Friday, March 25, 2016

Serge Prokofiev, Piano Concertos Nos. 2 & 5, Vadym Kholodenko, Ft. Worth Symphony

I must admit to start this review that I appear before you today with extreme prejudice. Prokofiev's "Piano Concerto No. 2" is my favorite Prokofiev work, and I would single it out as a favorite of mine from all the 20th century modern concertos I know. Now I may be the only one that puts this music on such a high pedestal, and if that is so it is of no importance to me. A beautifully lyrical, turbulent, bitterly dark work, it speaks to me after 100 years as strongly as it did when I was dutifully getting my hands on all the Prokofiev I could back around 1971. I found an LP with Karel Ancerl and the Czech Philharmonic doing it with pianist Dagmar Baloghova in 1963 on a US budget label that re-released Supraphons. It immediately captured me and I've been listening ever since. I've never quite found a version that compared with it for its brooding qualities and the full flush of its extraordinary outbursts, that is until now.

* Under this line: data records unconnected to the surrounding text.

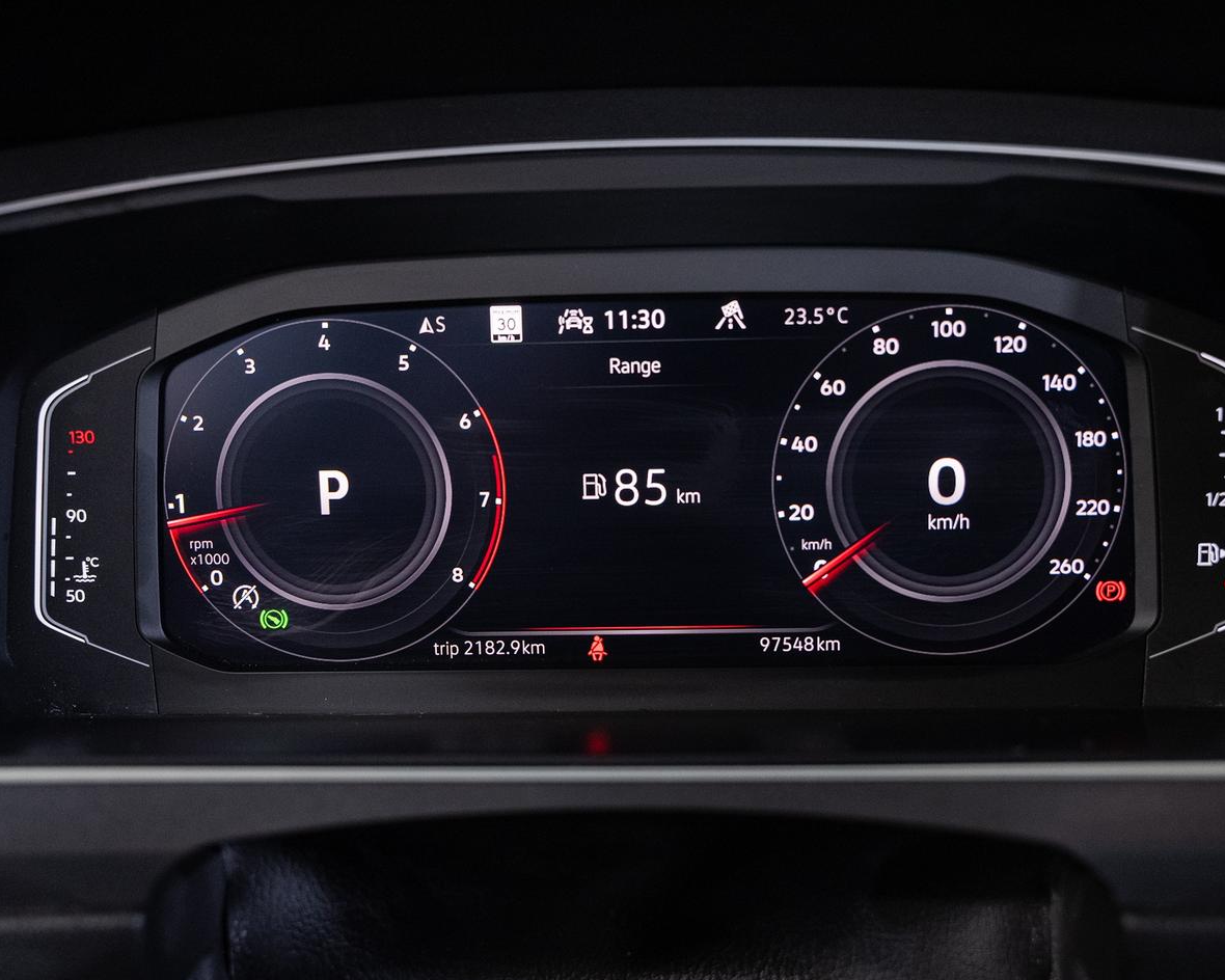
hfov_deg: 49.1
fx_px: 1341
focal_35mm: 37
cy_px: 490
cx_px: 646
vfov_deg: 40.1
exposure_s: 1/40
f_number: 3.5
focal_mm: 32.3
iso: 800
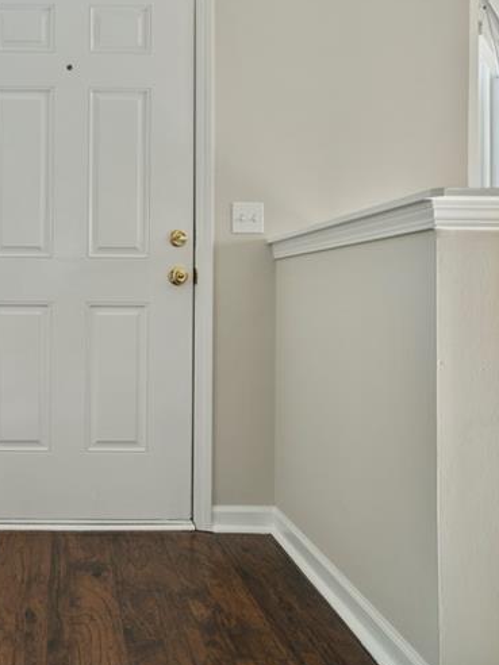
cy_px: 280
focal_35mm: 32
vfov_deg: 56.6
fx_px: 615
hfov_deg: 41.4
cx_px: 69
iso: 250
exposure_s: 1/10
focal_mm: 16
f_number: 7.1
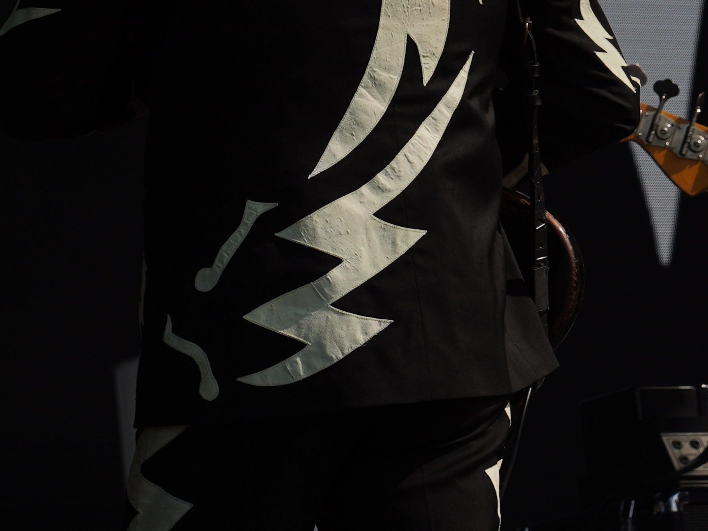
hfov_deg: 6.0
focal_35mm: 332
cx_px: 352
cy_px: -50
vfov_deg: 4.5
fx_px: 6790
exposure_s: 1/800
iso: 100
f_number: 8
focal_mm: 105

2013 Cliburn Gold Medalist Vadym Kholodenko is the pianist, the Ft. Worth Symphony the orchestra under Miguel Harth-Bedoya. This a SACD compatible disk that brings us the Prokofiev Second as well as the Fifth (Harmonia Mundi HMU 807631).

The "Piano Concerto No. 5" is not as well known but has its own charm. Kholodenko and company do an excellent job with it and so it is here a worthy coupling with the Second.

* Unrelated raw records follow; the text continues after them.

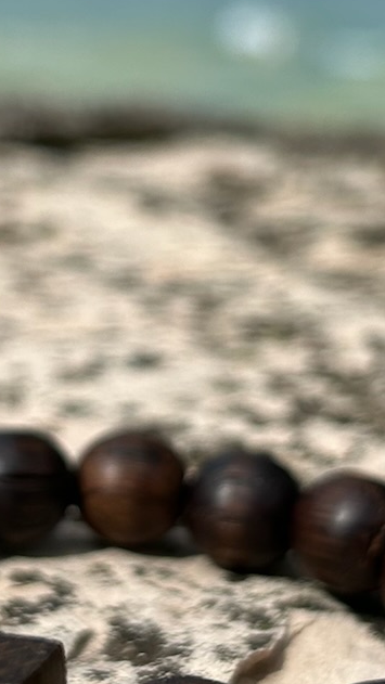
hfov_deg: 13.1
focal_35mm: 92
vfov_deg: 23.1
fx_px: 1669
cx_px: 144
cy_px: 417
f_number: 1.5
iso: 50
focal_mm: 5.7
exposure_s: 1/4115
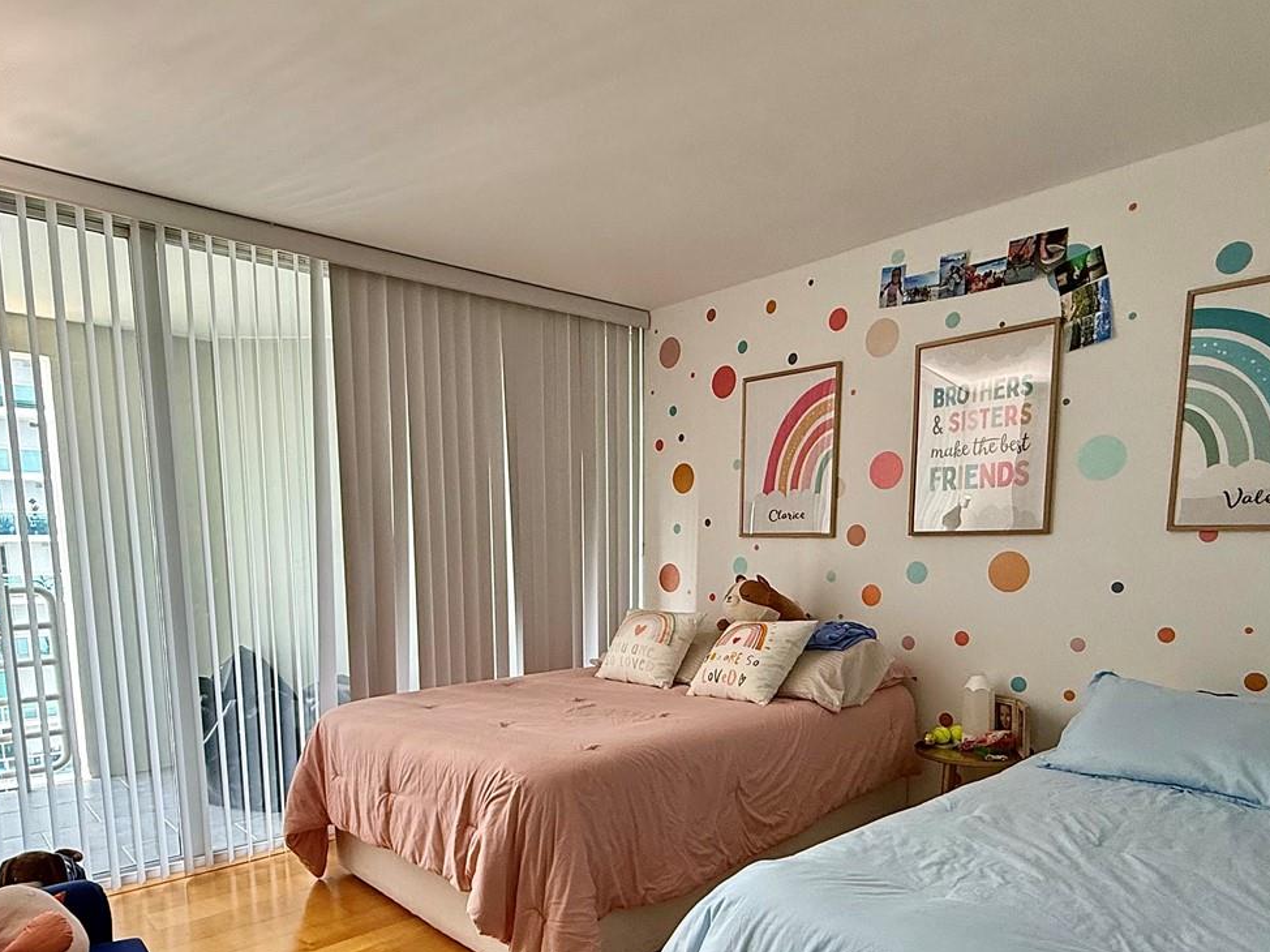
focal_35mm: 23
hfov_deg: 73.9
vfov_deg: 57.2
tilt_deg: -7.7
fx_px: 844
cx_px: 632
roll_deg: +0.1
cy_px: 656
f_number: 2.2
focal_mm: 2.22
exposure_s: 1/60
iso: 200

But I am especially thrilled with their performance with that Second. It has beautiful sound. It rivals and even exceeds my old Artia LP for its idiosyncratic, gloriously melodic darkness. Now maybe I am one of those who is glad to be unhappy, but I think not. Because Prokofiev transcends the turmoil and the darkness with some of the most beautiful music I know. You come away from the work feeling that Serge has dispelled the storm clouds, that with music such as this we can carry on and be wonderfully human, somehow.

Kholodenko understands all that, I think, and manages to convey through the formidably compelling solo part that the orchestral girth and power can be coalesced and contained by the single solo voice. I wax on here but if you hear this recording a few times I think you might understand. Prokofiev especially in the early period was a master of the motor impulse rhythms that for him connoted perhaps upheaval, progress, change, industry, a modern world he occupied with a certain insecurity natural to the times. The Second captures that wonderfully. But it also has in wonderful form his melodic genius, something Prokofiev put forward beautifully throughout his career, but never more memorably than with this concerto. The melodic arc of solo part and the impassioned thrumming of the orchestral backdrop is unforgettable, to me at least.

The version contained in the new disk I would recommend as essential, and for the 5th too this disk is fabulous. Get this one!